Contact Study Center:
PHONE: 707-965-6244
TEXT: 707-229-1340
EMAIL: info@pitcairnstudycenter.org
Contact Herb Ford:
PHONE: 559-592-0980 or
559-732-0313
EMAIL: hford@puc.edu
Live Online Chat
[California Study Center]
___________________________________________
Herbert Ford, 559-592-0980, 559-732-0313.
INTERNET SUFFIX IS RETURNED TO PITCAIRN.
ANGWIN (Napa County) Calif., February 21, 2000—An international struggle with worldwide Internet implications for control of a dot and two letters of the alphabet has ended, and Pitcairn Island in the South Pacific Ocean is the winner.
The battle has been fought to recover Pitcairn's Internet domain name suffix ".pn" from a British renegade registrar company by the island's New Zealand-based British government offices that oversee Pitcairn affairs. Pitcairn's win has come through actions of the U.S. government and the Internet Corporation for Assigned Names and Numbers (ICANN).
The favorable outcome of the struggle may bring considerable financial gain to the tiny, cash-strapped island, according to information received by the Pitcairn Islands Study Center on the campus of Pacific Union College here. In the late 1700s Pitcairn was settled by mutinous sailors from the H.M.S. Bounty, part of the world's most famous sea story.

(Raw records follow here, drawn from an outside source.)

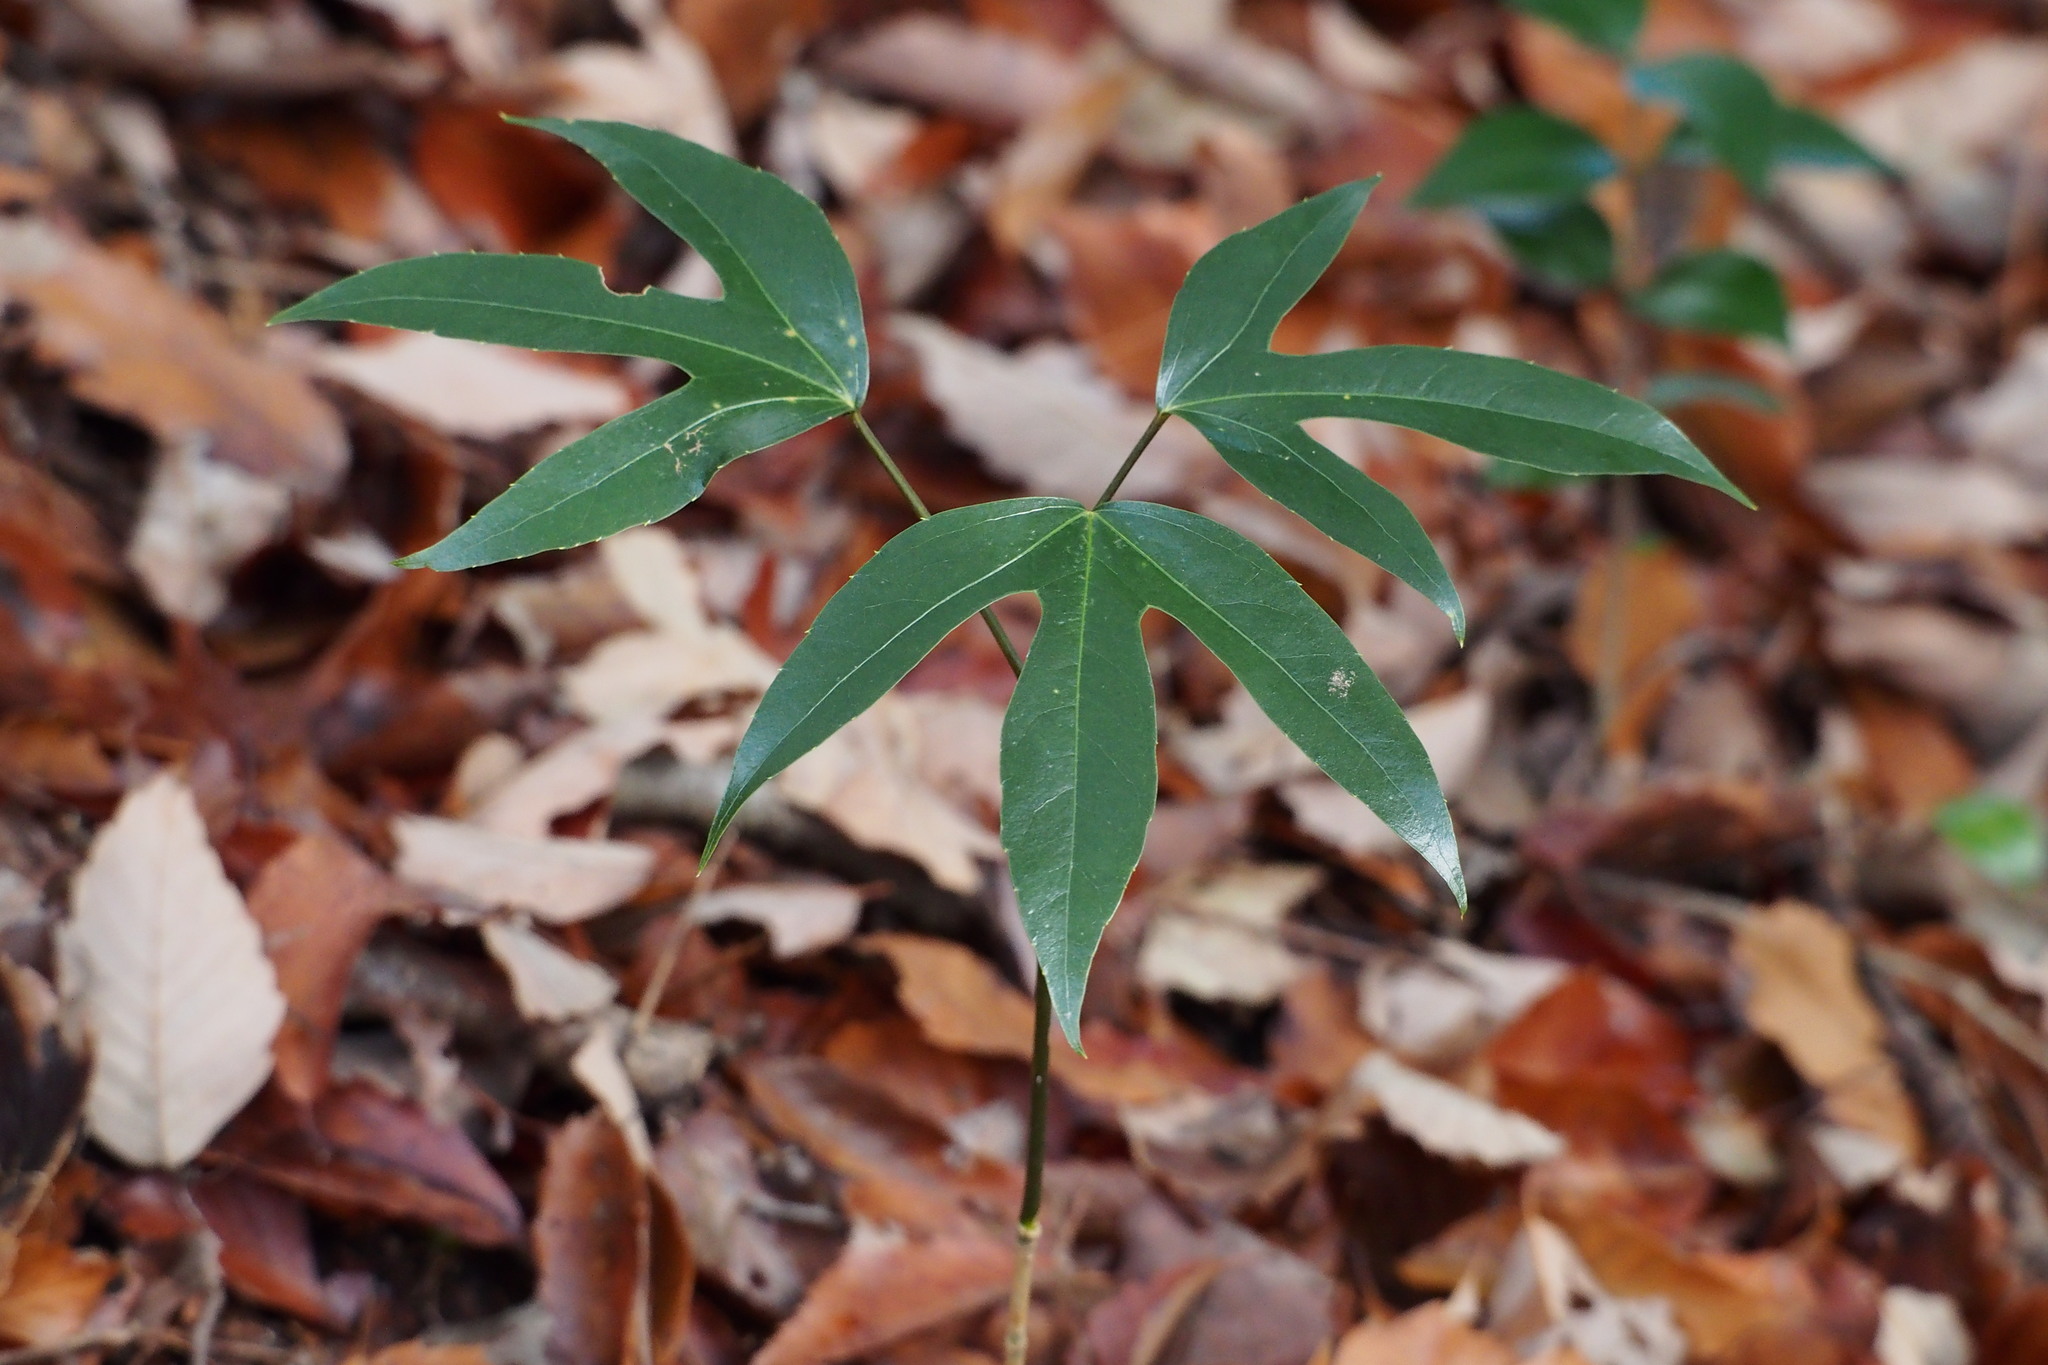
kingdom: Plantae
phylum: Tracheophyta
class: Magnoliopsida
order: Apiales
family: Araliaceae
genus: Dendropanax
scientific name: Dendropanax trifidus
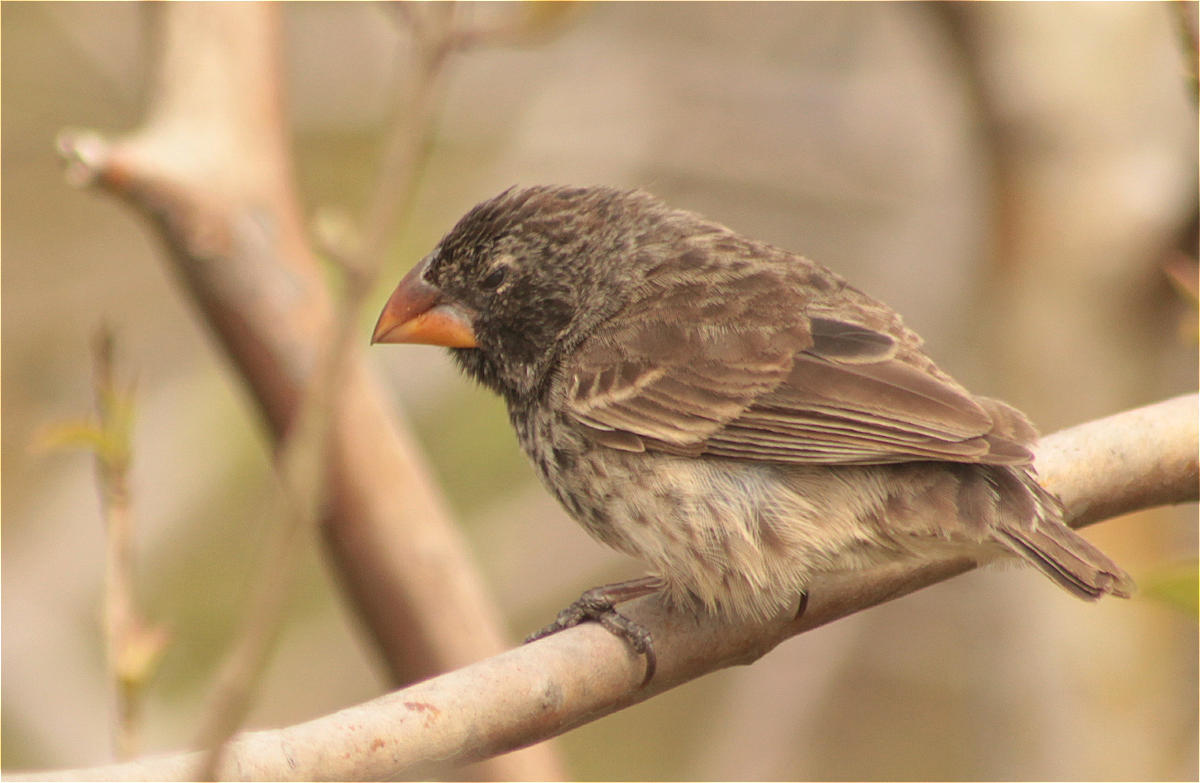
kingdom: Animalia
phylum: Chordata
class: Aves
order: Passeriformes
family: Thraupidae
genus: Geospiza
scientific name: Geospiza fortis
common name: Medium ground finch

In 1997, Pitcairner Thomas C. Christian, a direct descendant of Fletcher Christian, leader of the Bounty mutineers, rather innocently told a soliciting British company that he would work with them in control of what is known as a "top level domain" suffix, which in Pitcairn's case is ".pn" The most commonly known top level domain suffix is known to Internet users as ".com"
A country's top level domain suffix denotes its territory. However, through its enterprise, the British registrar company took over Pitcairn's suffix and has been able to sell it to anyone seeking an Internet address. Such suffixes are valuable because all of the ".com" suffixes have already been taken.
Awakening to the fact that a valuable financial resource was being lost to the British company, Pitcairn's New Zealand government offices appealed for redress. On February 11, the United States government and ICANN confiscated ".pn" from the registrar company that had been passing it out and gave it back to Pitcairn.
In March, ICANN is expected to consider a formal proposal to restore to all nations and territories sovereign control of their domains.